Obwohl es draußen schneite und bittere Kälte vorherrschen musste hatte er die obersten zwei Knöpfe seines Hemds geöffnet.
“Guten Morgen Nella” erklang seine heisere Stimme. Ich schreckte abrupt aus meinen Träumereien auf… und merkte wie meine Wangenknochen ohne das ich es verhindern konnte rot anliefen… und das vor Großmutter… Mir versagte die Stimme… “Ohhh nein wie peinlich”, keuchte ich lautlos. Mein diszipliniertes Ich wurde wieder kampflos von meinem anderen, das sich nur auf Tom fixierte, besiegt. Einfach so.“ Wollen wir ? Ich denke nicht das die Schule heute auf uns wartet… Wir werden einige Zeit brauchen durch diesen dichten Schnee…”, sagte er, scheinbar leicht amüsiert… “Sicher”, würgte ich drauf los, hatte schon unter den empörten Blicken von Großmutter meinen Parker übergeworfen und war zur Haustüre geeilt. “ Antornella Graf was ist mit deinem Haferschleim du musst doch etwas ess…” sagte sie streng doch ich kam ihr zuvor, drückte ihr einen Kuss auf die Wange und bevor Sie etwas erwidert hatte war ich durch die Haustür geschlüpft.
Es schneite wirklich. Der Vorhang aus weißen Flocken hing so dicht in der schneidenden Luft, das Ich nicht einmal zum Gartentor fand. Tollpatschig stolperte ich und lag zwei Sekunden später pitsch nass mit dem Gesicht im Schnee. Wie peinlich. Hoffentlich hatte er es nicht gesehen. “Nella du dummer Tollpatsch mach einmal etwas richtig du blamierst dich vor Ihm”, flüsterte mein diszipliniertes Ich.
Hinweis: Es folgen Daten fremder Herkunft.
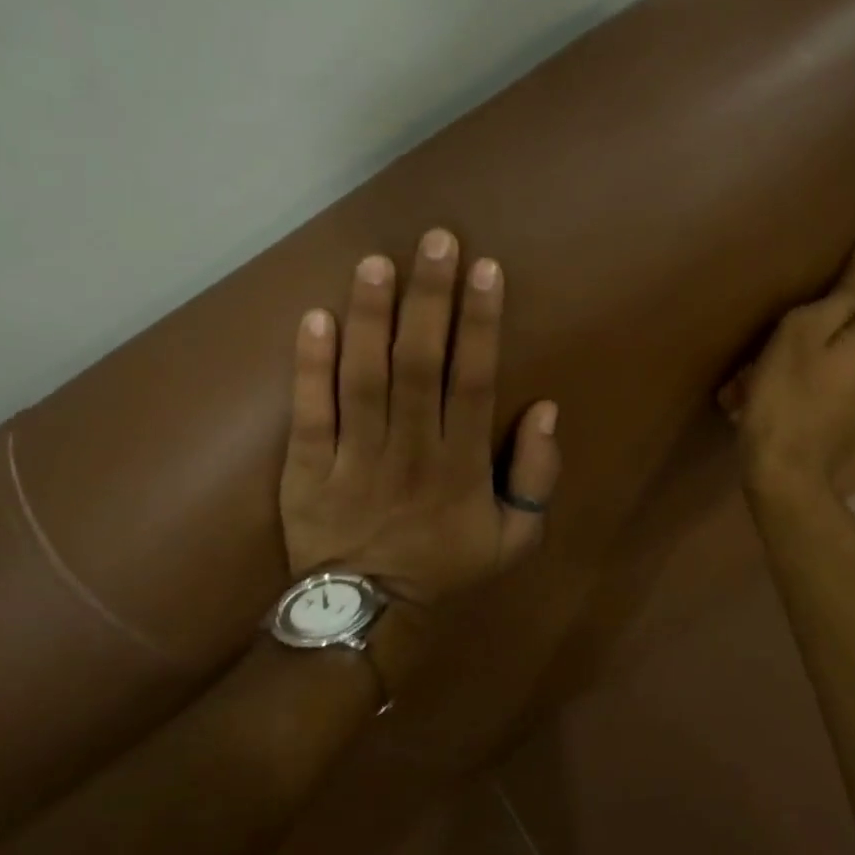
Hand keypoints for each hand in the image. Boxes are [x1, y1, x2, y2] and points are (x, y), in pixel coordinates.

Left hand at [279, 228, 560, 607]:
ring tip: (376, 262)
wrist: (368, 615)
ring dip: (371, 317)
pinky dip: (310, 366)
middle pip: (420, 364)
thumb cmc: (447, 569)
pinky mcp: (308, 468)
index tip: (485, 271)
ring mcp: (355, 457)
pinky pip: (310, 412)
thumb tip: (546, 410)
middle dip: (430, 299)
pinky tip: (316, 317)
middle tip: (435, 239)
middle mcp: (412, 450)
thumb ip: (537, 477)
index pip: (475, 381)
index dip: (481, 323)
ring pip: (364, 378)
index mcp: (463, 465)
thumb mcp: (515, 539)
Mühsam raffte ich mich auf und fand schließlich das Gartentor im Schneegestöber. Plötzlich legte sich eine Hand sanft um meine Hüfte.
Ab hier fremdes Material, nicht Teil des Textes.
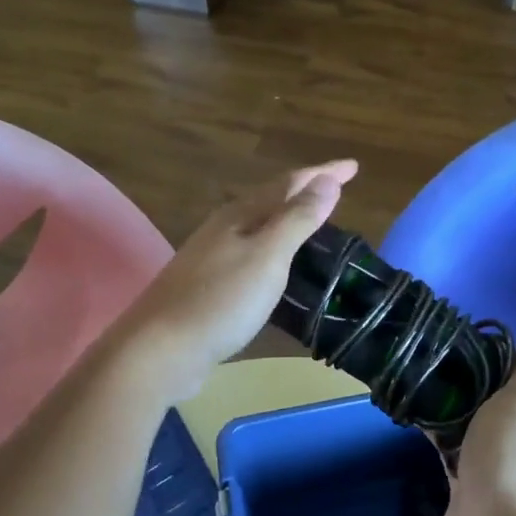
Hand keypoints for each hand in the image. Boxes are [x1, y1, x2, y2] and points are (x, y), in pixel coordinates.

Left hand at [120, 160, 358, 394]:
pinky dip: (274, 247)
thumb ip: (298, 219)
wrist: (161, 349)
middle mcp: (224, 227)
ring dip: (289, 217)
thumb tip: (327, 180)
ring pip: (259, 225)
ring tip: (314, 220)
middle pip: (271, 199)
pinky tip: (278, 264)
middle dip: (305, 190)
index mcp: (240, 215)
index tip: (354, 166)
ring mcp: (212, 256)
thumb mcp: (268, 257)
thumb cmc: (220, 300)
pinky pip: (251, 252)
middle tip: (337, 188)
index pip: (290, 183)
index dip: (323, 173)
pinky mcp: (208, 284)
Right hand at [444, 332, 515, 515]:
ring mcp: (507, 461)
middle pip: (508, 397)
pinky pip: (461, 448)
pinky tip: (419, 417)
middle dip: (479, 380)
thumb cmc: (513, 458)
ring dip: (458, 408)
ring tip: (426, 382)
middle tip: (444, 360)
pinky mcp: (479, 481)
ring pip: (481, 423)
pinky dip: (445, 435)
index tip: (475, 341)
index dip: (511, 354)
Dieser wohlbekannte rauchig, süße Duft kroch in meine Nase… So musste ein Kessel voller Wunschpunsch duften. “Nella du bist ja schon pitsch naß” , sagte er besorgt. Ich drehte mich um. Augenblicklich war ich im Bann dieser schwarzen Augen. Ich musste einfach. Ich musste diese Lippen berühren. Ich versuchte nicht wie ein Nilpferd zu wirken und doch kam es mir so vor als meine rauen Lippen auf scheinbar roten Samt trafen. Es war bitter kalt. Es war mir egal. Solange ich nur bei ihm war. Er unterbrach den Kuss und mein Herz schrie vorwurfsvoll in meiner Brust auf. “Nella wir müssen uns beeilen. Schnell.”